• _Directions for this task_
Lines with "FileFunction": state how many there are in the records below, and nothing else.

• _Electronics source listings_
((
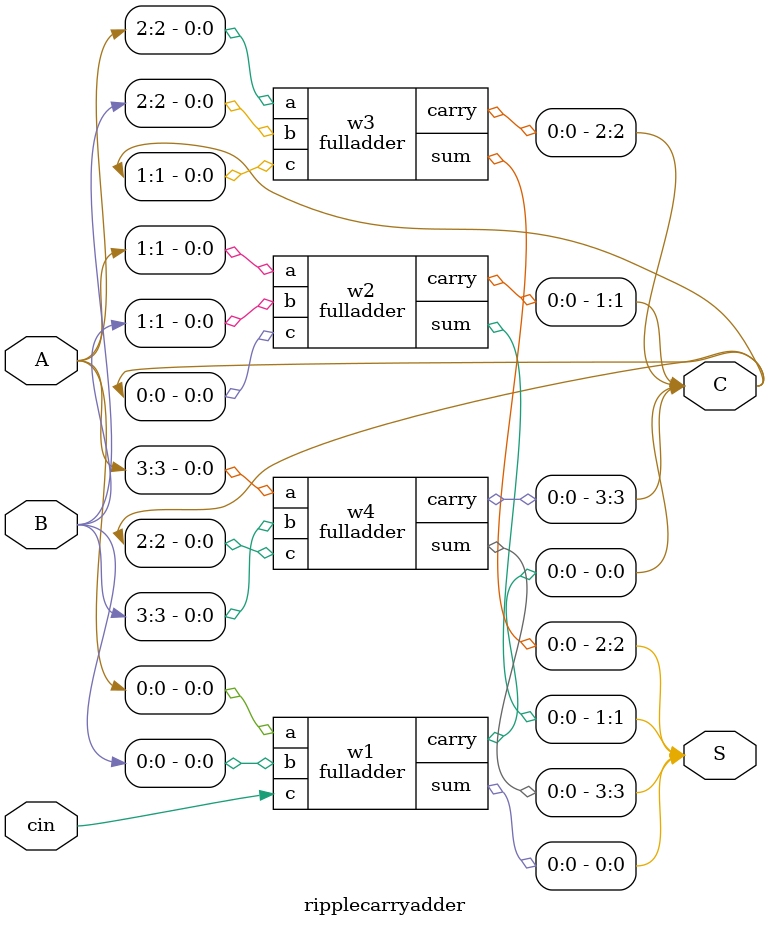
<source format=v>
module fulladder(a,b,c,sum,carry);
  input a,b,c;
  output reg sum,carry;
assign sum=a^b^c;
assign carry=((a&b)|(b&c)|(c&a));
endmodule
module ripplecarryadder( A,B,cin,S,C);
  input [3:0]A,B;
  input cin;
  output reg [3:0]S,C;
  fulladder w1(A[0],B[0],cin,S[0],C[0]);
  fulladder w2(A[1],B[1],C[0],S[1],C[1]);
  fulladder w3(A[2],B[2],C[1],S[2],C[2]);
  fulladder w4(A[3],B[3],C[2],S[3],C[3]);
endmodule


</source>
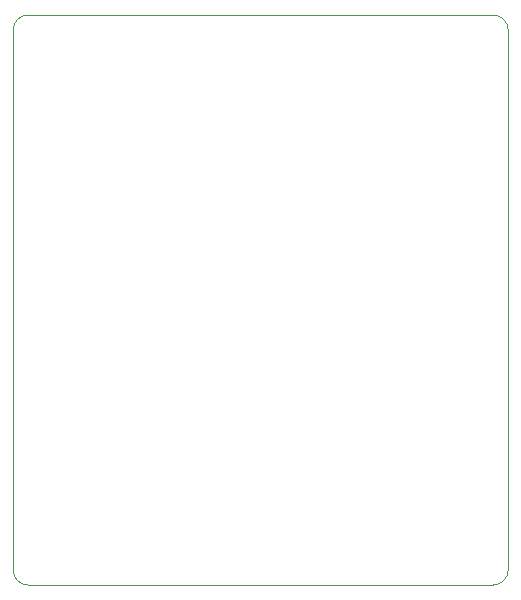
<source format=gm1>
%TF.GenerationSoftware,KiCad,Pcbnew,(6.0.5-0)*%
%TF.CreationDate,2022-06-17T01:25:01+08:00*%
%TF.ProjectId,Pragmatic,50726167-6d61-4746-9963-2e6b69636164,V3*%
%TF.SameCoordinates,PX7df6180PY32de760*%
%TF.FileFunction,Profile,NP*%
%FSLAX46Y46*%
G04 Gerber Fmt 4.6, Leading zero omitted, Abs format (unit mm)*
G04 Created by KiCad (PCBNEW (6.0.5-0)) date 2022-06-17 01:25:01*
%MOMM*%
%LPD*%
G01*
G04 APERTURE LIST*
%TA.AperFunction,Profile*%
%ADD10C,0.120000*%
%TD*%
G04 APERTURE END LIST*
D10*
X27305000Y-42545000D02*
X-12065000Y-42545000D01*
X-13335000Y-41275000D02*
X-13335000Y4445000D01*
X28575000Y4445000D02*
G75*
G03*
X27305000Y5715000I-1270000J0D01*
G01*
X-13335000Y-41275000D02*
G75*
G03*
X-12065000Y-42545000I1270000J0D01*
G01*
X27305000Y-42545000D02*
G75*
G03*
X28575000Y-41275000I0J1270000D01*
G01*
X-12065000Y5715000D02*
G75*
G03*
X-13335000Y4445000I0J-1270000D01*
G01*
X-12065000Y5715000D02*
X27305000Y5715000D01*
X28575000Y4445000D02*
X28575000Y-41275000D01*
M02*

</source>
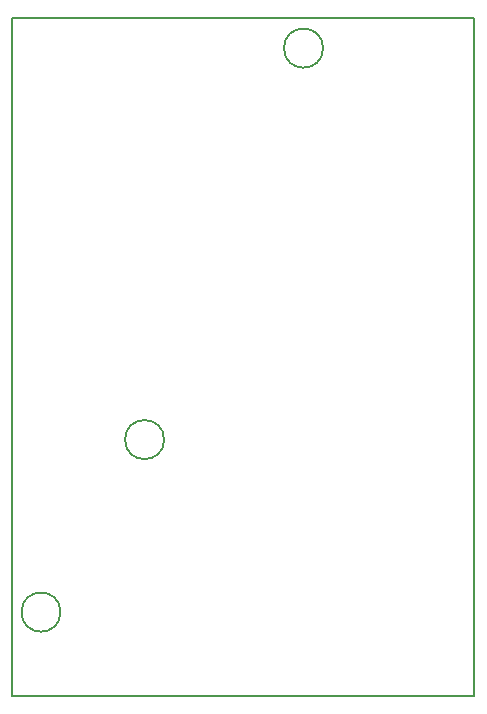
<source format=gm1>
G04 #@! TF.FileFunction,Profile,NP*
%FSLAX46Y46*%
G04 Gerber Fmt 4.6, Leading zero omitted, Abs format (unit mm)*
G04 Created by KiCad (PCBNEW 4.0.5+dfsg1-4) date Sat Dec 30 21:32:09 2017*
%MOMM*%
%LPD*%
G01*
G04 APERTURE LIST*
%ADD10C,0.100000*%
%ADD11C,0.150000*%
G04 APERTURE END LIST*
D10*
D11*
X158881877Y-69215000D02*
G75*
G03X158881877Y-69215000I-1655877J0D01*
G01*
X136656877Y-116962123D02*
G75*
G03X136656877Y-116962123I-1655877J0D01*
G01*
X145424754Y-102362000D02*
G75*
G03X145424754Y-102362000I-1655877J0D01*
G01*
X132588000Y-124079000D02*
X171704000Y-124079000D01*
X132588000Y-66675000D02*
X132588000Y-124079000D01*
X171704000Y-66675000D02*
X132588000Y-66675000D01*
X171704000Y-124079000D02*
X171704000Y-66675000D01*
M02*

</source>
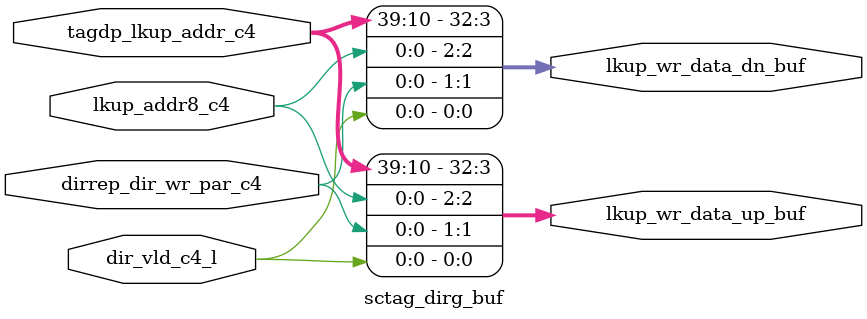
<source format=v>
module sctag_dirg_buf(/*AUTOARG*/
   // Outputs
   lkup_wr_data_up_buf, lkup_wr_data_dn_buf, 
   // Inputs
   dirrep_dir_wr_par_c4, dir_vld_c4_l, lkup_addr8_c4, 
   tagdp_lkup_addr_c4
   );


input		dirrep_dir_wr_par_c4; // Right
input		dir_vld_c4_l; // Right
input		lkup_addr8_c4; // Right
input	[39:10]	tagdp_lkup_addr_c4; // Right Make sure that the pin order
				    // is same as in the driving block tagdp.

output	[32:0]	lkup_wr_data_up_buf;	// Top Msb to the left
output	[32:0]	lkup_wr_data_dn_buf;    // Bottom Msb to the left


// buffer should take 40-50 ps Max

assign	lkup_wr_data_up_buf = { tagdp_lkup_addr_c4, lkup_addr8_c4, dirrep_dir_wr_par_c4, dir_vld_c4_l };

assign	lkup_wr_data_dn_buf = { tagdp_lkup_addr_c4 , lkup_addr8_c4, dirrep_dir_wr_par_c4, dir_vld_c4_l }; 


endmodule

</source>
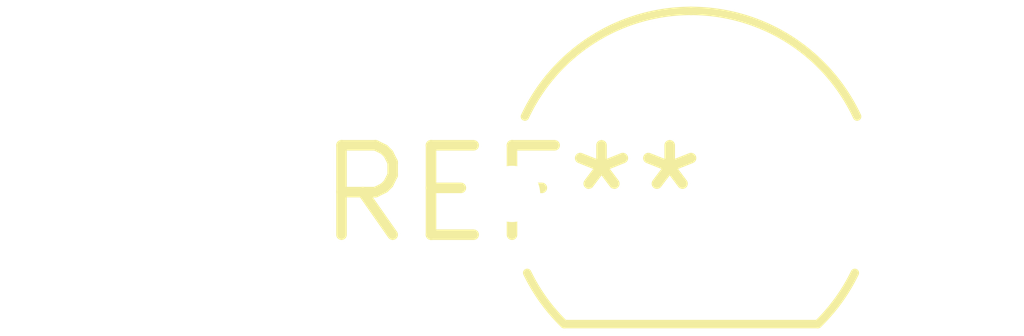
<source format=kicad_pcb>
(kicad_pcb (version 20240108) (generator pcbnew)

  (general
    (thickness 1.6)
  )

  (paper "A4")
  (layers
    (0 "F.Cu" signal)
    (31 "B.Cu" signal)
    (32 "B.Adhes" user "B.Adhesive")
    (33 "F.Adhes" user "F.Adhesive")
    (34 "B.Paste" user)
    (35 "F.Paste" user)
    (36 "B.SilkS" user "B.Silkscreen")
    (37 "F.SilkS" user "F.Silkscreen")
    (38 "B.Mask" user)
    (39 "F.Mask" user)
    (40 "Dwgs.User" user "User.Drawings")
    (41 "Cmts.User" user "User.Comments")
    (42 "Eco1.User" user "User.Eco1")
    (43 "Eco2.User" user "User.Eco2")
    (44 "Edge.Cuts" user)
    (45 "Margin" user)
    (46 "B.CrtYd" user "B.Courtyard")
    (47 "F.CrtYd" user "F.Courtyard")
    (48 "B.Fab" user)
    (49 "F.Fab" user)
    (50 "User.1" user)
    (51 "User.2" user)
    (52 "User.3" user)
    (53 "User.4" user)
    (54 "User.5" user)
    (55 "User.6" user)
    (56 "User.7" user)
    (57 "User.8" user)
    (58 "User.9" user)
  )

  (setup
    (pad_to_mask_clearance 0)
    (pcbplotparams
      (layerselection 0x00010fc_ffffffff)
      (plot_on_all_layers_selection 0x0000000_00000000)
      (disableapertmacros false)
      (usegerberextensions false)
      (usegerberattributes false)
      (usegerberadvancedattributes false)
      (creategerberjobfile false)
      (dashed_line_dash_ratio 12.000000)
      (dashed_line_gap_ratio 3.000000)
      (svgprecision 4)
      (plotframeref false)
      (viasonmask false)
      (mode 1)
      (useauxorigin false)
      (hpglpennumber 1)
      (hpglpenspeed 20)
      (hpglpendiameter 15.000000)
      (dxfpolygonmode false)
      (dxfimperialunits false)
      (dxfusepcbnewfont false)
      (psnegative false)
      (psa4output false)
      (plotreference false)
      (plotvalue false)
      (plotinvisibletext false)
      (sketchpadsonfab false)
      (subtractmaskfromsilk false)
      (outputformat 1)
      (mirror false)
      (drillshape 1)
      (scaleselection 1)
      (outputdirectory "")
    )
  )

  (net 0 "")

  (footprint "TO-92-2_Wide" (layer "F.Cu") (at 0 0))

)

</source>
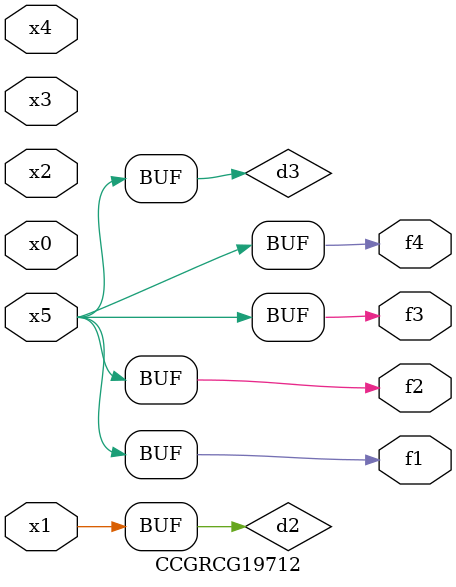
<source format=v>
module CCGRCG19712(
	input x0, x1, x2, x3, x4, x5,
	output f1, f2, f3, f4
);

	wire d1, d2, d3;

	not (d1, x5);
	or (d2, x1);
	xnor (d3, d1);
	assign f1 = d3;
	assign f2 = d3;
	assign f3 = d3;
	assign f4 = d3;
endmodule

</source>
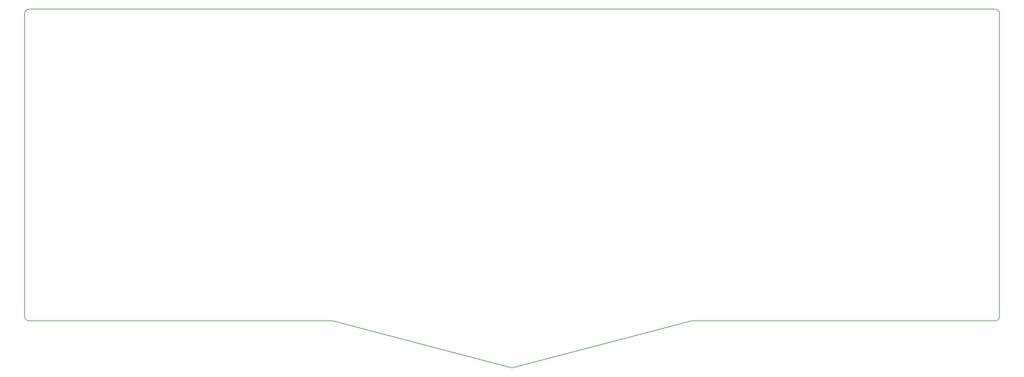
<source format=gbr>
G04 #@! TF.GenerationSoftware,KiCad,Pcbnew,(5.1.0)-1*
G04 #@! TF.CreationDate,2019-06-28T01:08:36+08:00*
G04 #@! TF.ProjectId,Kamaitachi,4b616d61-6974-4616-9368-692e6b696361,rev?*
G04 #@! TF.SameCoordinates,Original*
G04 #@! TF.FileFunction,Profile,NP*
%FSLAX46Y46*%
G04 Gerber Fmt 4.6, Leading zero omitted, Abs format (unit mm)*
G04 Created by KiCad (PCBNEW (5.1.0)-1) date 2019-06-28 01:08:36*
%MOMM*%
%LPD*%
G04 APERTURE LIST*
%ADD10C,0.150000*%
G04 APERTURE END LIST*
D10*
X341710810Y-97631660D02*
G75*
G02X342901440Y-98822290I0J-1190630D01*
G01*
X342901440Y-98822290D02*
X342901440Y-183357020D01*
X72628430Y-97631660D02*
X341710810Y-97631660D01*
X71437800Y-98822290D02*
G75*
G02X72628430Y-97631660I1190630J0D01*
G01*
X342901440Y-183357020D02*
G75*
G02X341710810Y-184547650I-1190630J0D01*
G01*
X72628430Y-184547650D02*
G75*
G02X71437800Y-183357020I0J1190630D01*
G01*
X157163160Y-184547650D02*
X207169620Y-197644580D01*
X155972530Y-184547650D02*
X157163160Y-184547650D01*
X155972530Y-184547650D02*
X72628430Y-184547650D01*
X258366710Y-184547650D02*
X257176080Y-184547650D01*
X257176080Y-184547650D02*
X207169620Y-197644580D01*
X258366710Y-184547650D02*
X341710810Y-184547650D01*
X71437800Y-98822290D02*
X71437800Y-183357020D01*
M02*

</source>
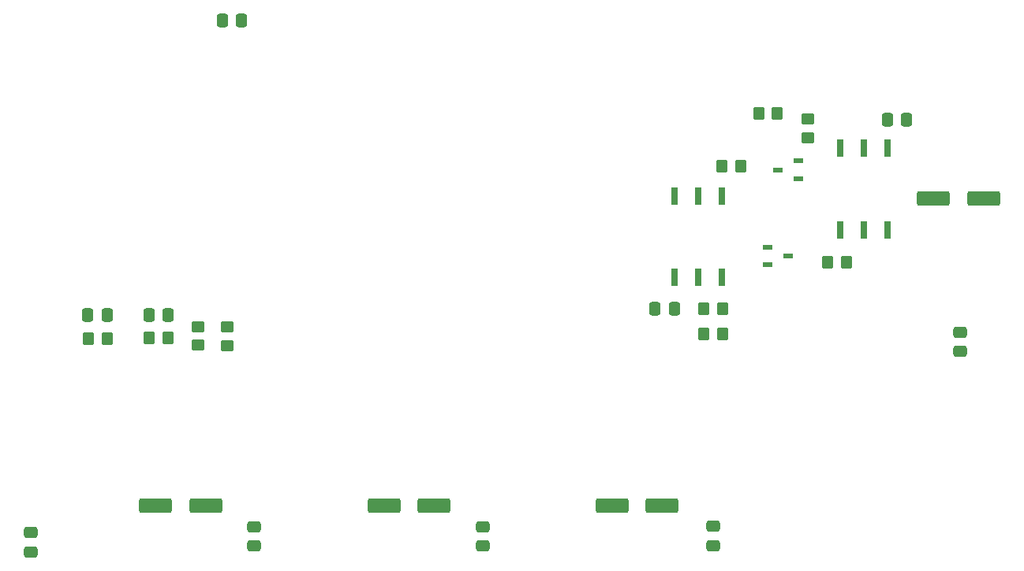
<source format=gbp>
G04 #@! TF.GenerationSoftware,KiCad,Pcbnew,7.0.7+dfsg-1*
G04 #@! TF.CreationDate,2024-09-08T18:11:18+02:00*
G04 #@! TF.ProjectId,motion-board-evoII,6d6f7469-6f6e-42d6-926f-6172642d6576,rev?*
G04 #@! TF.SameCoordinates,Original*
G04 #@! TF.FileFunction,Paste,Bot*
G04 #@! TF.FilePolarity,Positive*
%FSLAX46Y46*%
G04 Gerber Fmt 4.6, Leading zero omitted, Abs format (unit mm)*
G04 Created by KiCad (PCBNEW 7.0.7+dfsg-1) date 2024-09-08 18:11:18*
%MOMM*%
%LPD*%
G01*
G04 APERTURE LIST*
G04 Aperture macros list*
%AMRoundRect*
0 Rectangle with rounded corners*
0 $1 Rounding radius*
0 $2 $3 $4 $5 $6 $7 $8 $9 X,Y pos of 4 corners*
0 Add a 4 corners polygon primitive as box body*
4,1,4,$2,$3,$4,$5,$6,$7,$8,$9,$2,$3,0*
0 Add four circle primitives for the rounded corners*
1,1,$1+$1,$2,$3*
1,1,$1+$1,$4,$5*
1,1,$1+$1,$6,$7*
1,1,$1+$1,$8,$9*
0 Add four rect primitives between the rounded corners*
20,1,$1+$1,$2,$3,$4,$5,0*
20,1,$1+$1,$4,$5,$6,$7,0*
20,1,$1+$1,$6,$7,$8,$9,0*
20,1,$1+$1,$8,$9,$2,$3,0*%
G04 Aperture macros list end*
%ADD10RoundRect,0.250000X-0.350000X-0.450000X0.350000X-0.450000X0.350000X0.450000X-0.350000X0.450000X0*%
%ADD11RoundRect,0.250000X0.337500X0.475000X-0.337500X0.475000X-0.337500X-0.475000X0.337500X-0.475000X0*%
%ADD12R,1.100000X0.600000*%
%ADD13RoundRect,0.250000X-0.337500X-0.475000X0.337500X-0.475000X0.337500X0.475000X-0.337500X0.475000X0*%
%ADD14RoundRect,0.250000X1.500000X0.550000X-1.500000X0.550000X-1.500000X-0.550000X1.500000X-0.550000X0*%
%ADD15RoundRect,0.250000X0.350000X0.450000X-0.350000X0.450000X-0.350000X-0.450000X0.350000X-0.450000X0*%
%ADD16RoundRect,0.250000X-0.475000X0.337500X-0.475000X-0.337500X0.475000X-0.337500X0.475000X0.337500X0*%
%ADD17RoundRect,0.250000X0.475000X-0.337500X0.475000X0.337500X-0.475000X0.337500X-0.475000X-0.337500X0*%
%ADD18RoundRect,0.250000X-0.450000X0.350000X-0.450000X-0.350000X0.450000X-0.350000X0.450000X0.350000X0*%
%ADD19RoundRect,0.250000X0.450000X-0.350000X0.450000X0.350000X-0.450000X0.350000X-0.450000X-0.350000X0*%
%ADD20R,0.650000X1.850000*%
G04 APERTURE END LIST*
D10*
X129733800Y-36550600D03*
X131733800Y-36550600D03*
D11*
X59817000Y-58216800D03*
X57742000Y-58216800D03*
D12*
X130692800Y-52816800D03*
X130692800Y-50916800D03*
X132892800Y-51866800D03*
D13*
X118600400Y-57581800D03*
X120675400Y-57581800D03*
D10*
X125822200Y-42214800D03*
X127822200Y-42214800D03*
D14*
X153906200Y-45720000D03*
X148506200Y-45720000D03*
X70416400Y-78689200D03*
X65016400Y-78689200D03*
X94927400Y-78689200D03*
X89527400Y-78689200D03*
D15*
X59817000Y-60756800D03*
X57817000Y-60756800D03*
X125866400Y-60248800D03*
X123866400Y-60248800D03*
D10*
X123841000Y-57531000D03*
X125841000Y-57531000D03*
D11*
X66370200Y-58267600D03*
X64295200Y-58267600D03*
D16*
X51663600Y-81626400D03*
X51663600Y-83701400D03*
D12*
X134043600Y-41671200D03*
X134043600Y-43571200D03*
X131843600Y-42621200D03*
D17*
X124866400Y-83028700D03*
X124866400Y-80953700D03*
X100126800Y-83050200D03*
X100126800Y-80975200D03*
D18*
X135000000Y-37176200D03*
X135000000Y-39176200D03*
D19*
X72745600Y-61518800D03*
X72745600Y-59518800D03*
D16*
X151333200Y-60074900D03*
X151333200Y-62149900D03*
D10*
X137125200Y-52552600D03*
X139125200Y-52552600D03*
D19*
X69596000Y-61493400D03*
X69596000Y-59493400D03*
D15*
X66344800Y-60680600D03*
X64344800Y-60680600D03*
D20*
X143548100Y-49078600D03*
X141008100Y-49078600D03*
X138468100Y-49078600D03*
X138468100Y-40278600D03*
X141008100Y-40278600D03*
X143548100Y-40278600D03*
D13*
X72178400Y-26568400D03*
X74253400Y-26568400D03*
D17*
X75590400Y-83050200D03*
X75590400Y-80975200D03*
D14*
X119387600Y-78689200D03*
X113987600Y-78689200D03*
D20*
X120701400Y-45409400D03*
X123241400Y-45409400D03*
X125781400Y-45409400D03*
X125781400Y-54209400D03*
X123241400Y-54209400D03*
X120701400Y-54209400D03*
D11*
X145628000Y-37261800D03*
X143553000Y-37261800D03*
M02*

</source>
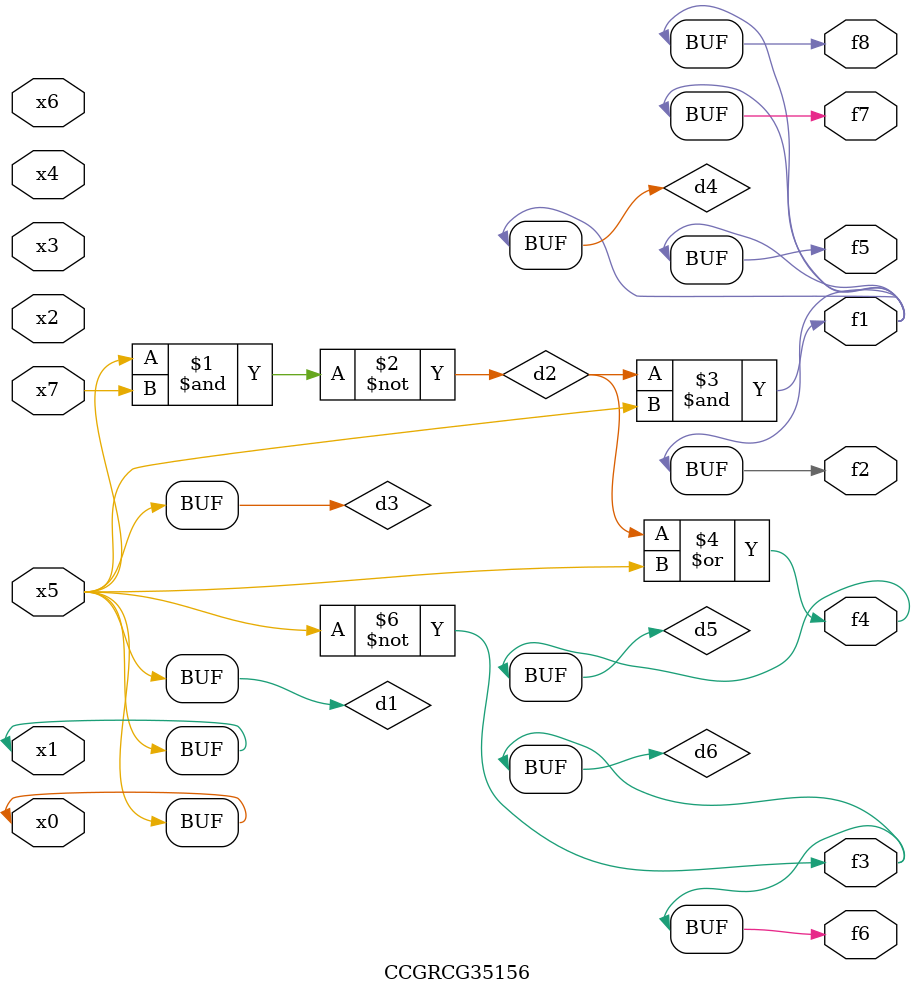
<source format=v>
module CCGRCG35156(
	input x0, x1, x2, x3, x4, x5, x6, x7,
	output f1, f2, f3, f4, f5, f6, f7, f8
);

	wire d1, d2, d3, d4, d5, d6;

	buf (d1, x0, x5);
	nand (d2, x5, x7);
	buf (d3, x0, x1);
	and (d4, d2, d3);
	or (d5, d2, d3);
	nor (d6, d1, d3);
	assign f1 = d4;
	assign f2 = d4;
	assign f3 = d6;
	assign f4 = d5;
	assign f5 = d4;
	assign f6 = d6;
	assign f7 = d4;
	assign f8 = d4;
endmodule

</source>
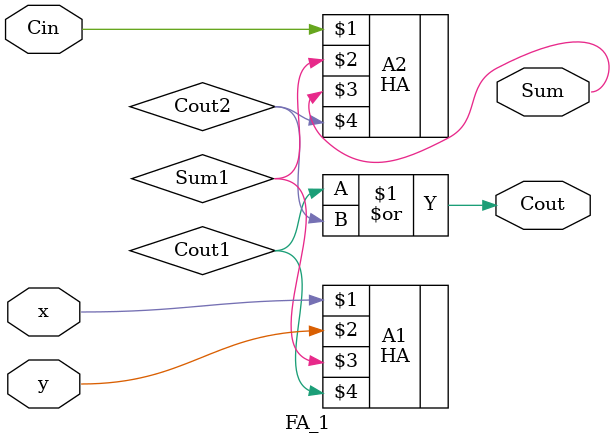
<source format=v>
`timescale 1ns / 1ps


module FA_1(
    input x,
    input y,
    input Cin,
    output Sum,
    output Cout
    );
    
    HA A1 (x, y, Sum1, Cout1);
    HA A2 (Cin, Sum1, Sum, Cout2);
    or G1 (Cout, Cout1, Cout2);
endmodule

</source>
))
• _Task answer_
4